Attorneys involved in the federal prosecution of Pyrotechnic Specialties received evidence “on the eve of the trial” that led to the dismissal of the case Thursday.
The case against the company and some of its employees was scheduled to go to trial next week, but it was targeted for dismissal after a pretrial hearing Jan. 9, according to an order signed by Judge C. Ashley Royal of the U.S. District Court for Middle Georgia.
Federal prosecutors are re-evaluating their case in light of the new evidence and will decide whether to seek new indictments in the case “in the near future,” according to a statement Thursday afternoon from U.S. Attorney Max Wood.
The government had alleged that the Byron-based company had relabeled faulty “flash-bang” grenades, claiming that they met military standards but that the grenades had caused several injuries to FBI agents four years ago.

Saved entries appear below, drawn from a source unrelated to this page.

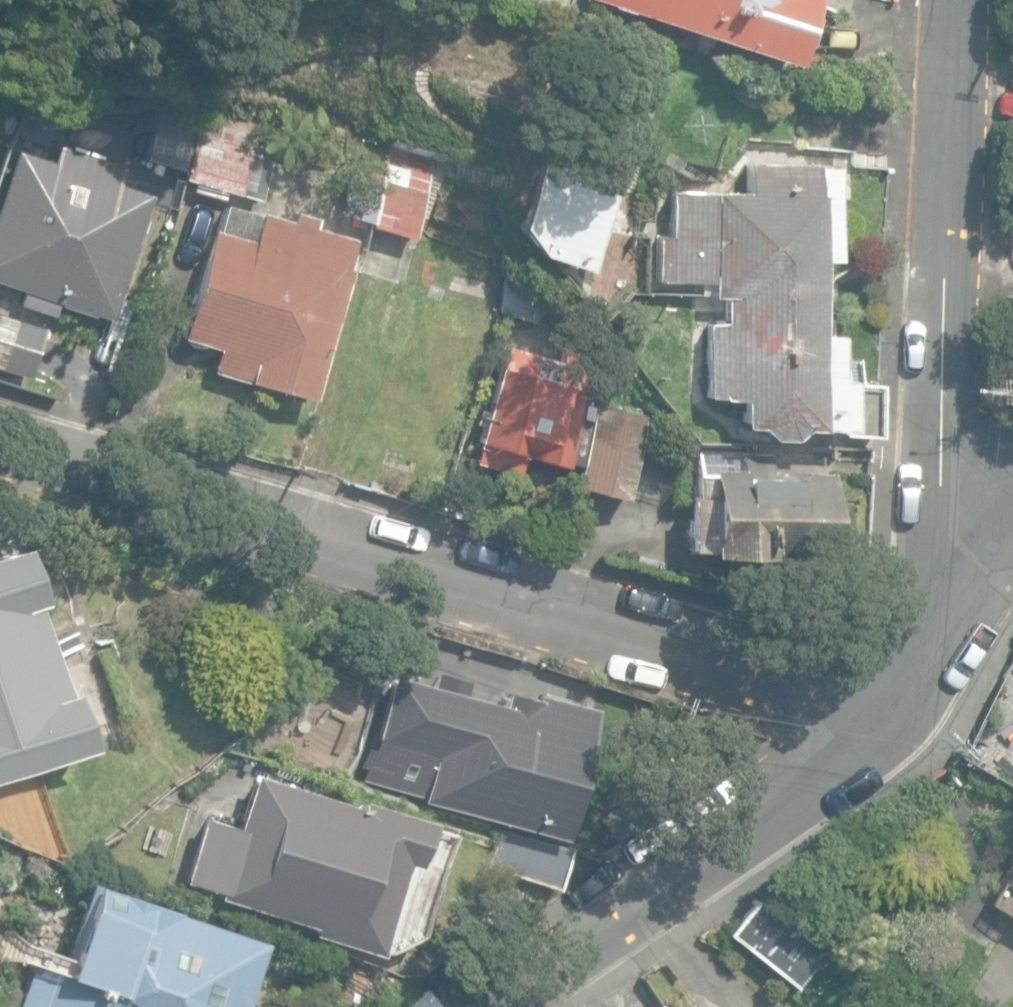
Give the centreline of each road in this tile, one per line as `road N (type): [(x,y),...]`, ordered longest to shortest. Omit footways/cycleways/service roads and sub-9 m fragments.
road 1 (residential): [(0,455),(842,714)]
road 2 (residential): [(953,0),(936,366),(948,515)]
road 3 (residential): [(483,1006),(747,803),(842,714)]
road 4 (residential): [(842,714),(908,624),(948,515)]

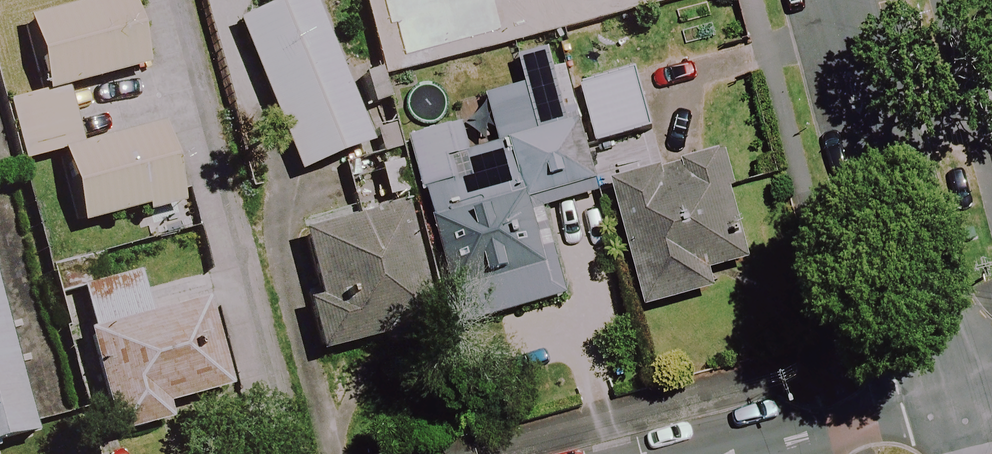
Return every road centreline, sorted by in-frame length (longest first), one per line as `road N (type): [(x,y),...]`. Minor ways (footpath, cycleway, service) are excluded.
road 1 (residential): [(840,0),(949,409)]
road 2 (residential): [(738,453),(949,409)]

The dismissal of the case followed claims by defense lawyers revealed earlier in the week. Attorneys maintained that federal prosecutors had falsely alleged and made misleading statements in charging the pyrotechnics company and several employees with defrauding the government.
Also, the government’s withholding of a crucial report amounted to “extreme governmental misconduct” in the case, they said.
Wood declined to comment on the nature of the new evidence or when a reindictment might occur.
“The United States Attorney’s Office for the Middle District of Georgia has no other comment at this time about this ongoing matter other than that issued earlier today by Mr. Wood,” office spokeswoman Sue McKinney said.
Information from the The Telegraph’s archives was used in this report.